Though bigger, this layer, as with previous waves of rank and filers, is drawn largely from college educated and disproportionately downwardly mobile presumptively professional socialists, part of a radicalization that began with Occupy, among those increasingly aware of the diminished prospects for stable professional careers. For this reason, the rank and file strategy is still often practically posed as a document advocating for a version of “class suicide” that is articulated as a political strategy aimed at discerning the most effective targets for a small group of socialists hoping to make a large political impact. It is also seen as a viable personal strategy for building a life as a socialist that might avoid the isolation of academia, of paid organizer tracks for unions and NGOs, and the longstanding danger that youthful radicalism might give way to the conservatizing influences of traditional professional careers or the pressures of small business ownership.

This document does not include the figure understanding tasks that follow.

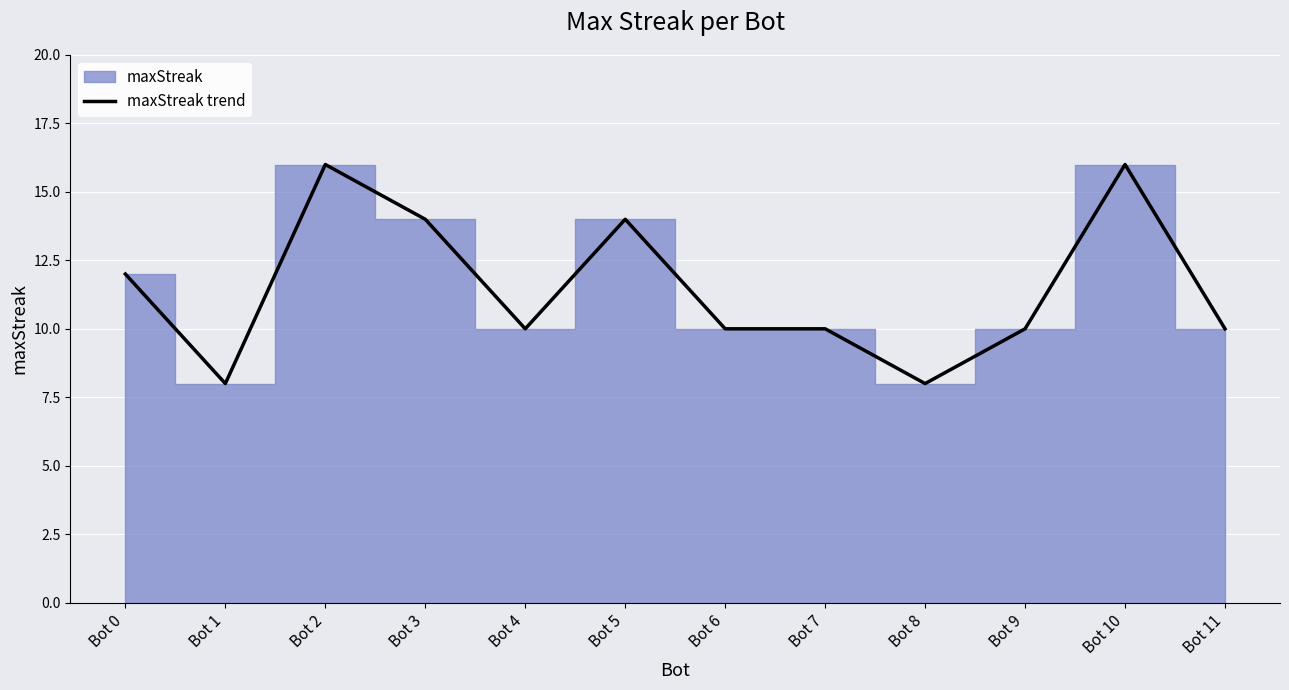

How many interior local valleys (lower than both neighbors) does the data have?

3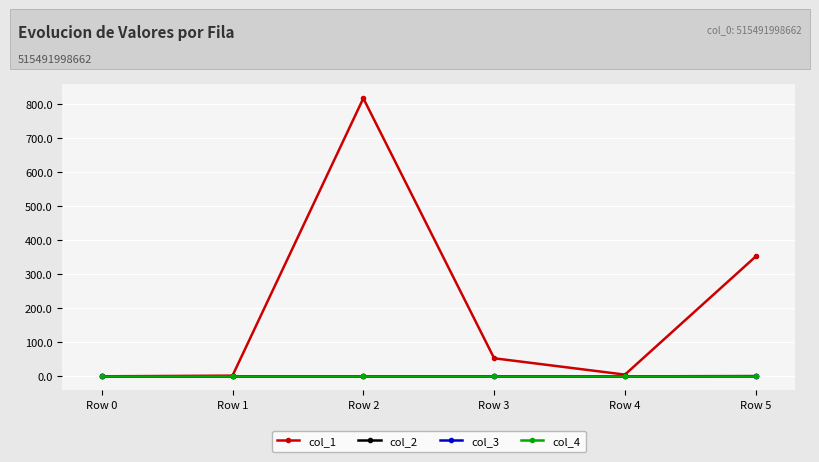

True or false: col_1 and col_2 intersect in this chart.

False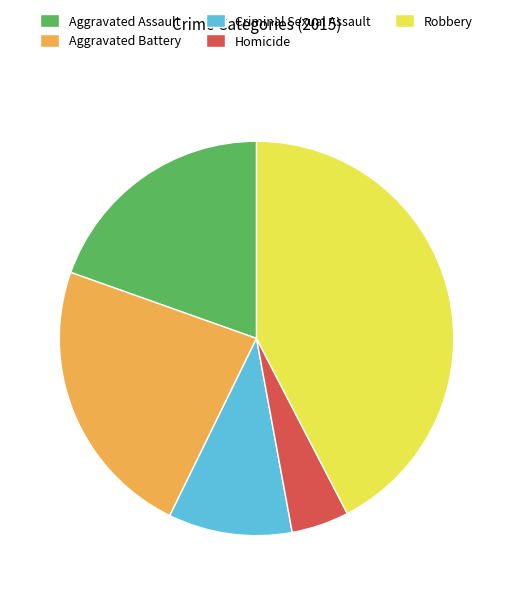

Do Aggravated Assault and Criminal Sexual Assault together represent more than half of the pie?

No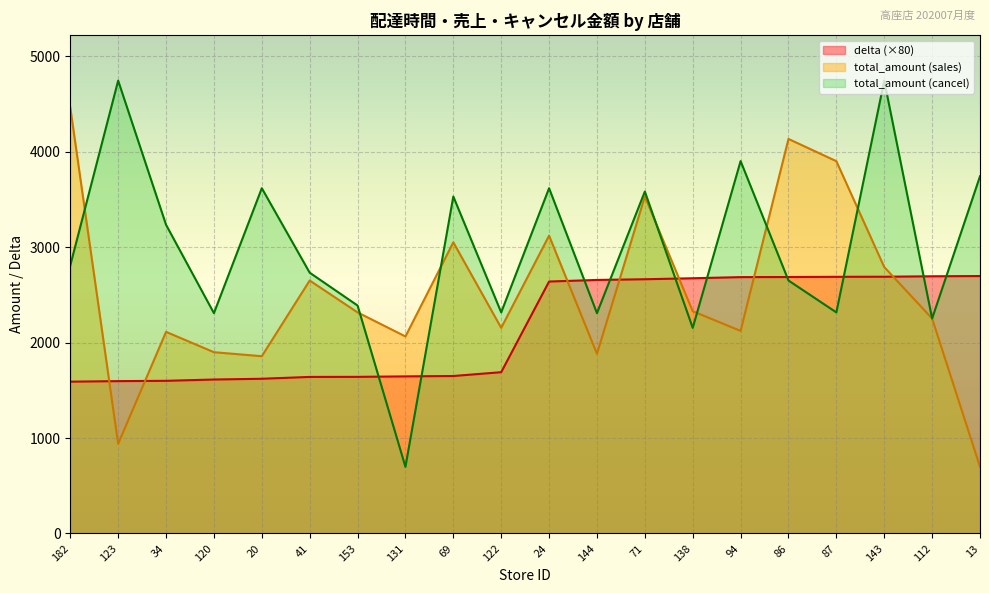

How many lines are shown in the chart?

3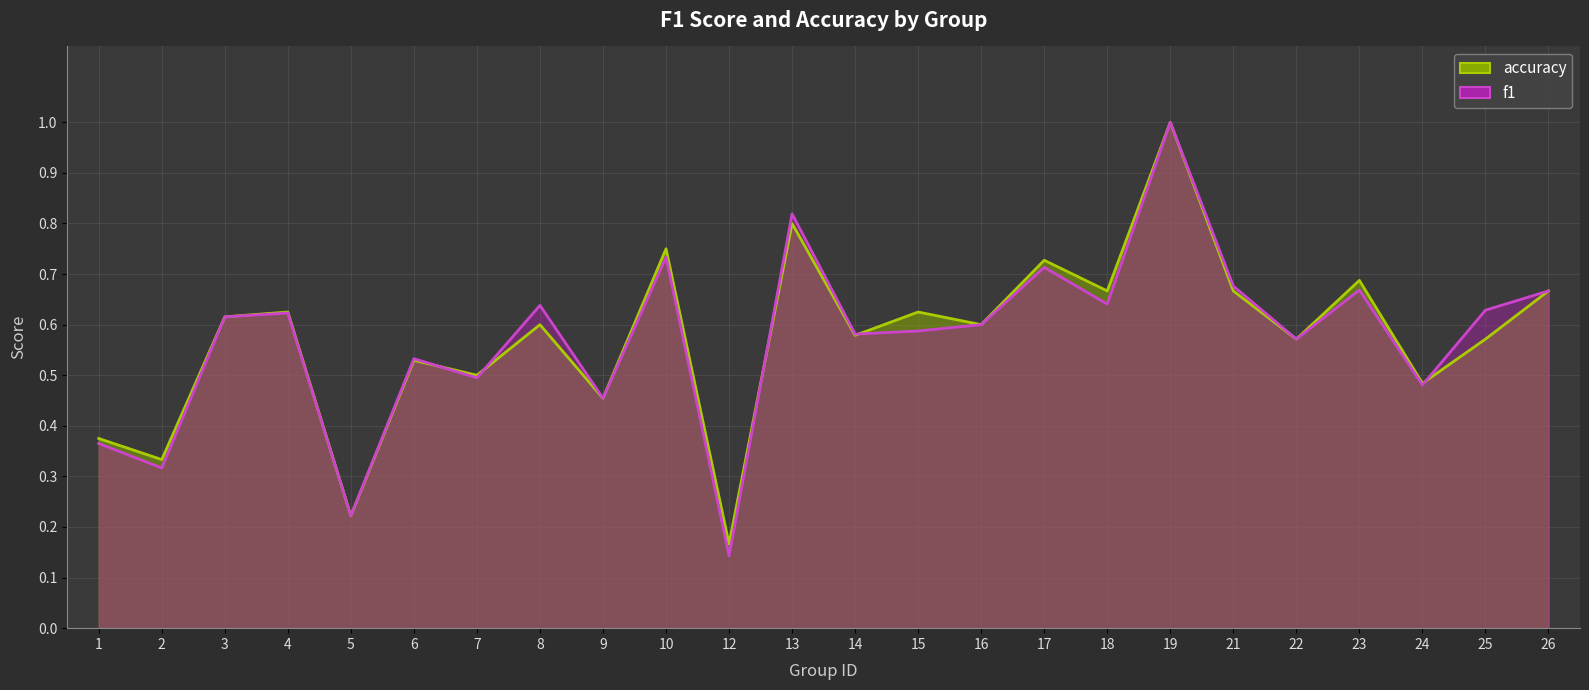

Reading right to left, what are all the values shown in this chart?

f1: 0.7	0.6	0.5	0.7	0.6	0.7	1.0	0.6	0.7	0.6	0.6	0.6	0.8	0.1	0.7	0.5	0.6	0.5	0.5	0.2	0.6	0.6	0.3	0.4
accuracy: 0.7	0.6	0.5	0.7	0.6	0.7	1.0	0.7	0.7	0.6	0.6	0.6	0.8	0.2	0.8	0.5	0.6	0.5	0.5	0.2	0.6	0.6	0.3	0.4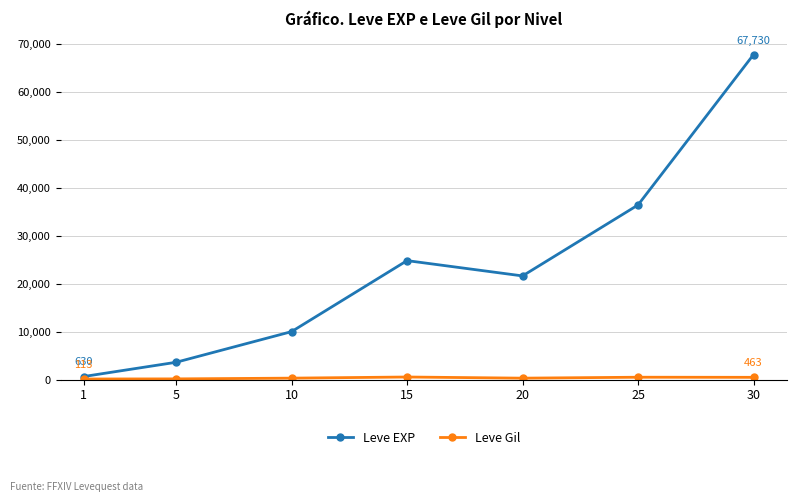

Rank the categories by Leve EXP value from highest to lowest.

30, 25, 15, 20, 10, 5, 1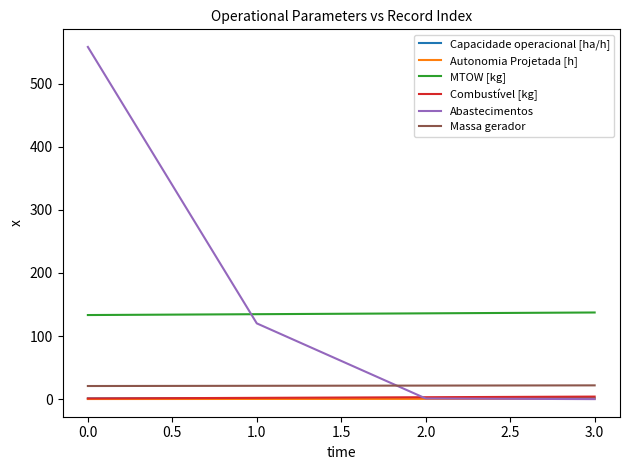

Is the value of Abastecimentos at 3.0 greater than the value of MTOW [kg] at 2.0?

No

As a pamphlet, The Rank and File Strategy has been a real workhorse of the socialist movement. When it was initially written, its influence was narrow but intense. It recast the legacy of IS industrialization in a form fit for its moment and swayed a small but important number of the now famously sparse “Generation X” socialists – inspired by Miners for Democracy, New Directions in the UAW, and reformers in the Steelworkers and Teamsters – to commit to taking rank and file union jobs in the hopes of organizing existing opposition caucuses and member-to-member networks. Their influence has taken shape, since then, in logistics (IBT), in transit (TWU), in longshore (ILA and ILWU), in rail, in auto (the UAW, unexpectedly, as a major player in academic unionization), and somewhat incidentally, in the unions representing teachers (AFT and NEA), nurses (NNU and NYSNA), hotels (UNITE-HERE), and more generally, unions including Communication Workers of American (CWA) and Service Employees International Union (SEIU). Many of them also took the tack of contributing to “transitional organizations” like Labor Notes or to caucuses, reform locals won through caucus struggles and elections, or by joining the staff of left-led participatory unions, particularly the CWA.
The Rank and File Strategy lays out the “the problem” quite convincingly, as a historically generated separation between the socialist left and the working class, as both a result and a determinant of the historic weakness of working-class institutions in the United States. A related problem in this text is the lack of a “sea” of class conscious workers in which socialists can “swim,” and thus “do” socialism. Consequently, the task was to help the tidal waves of local class activity converge into one common sea, at first in the form of a “militant minority” in and through “transitional organizations.” The latter included caucuses like Teamsters for a Democratic Union (TDU), cross-union and cross-sectoral organizing, publication and education efforts such as Labor Notes, as well as formations that might promote “social movement unionism” like Jobs With Justice, organized through Central Labor Councils and under the auspices of “left”-led international unions and locals.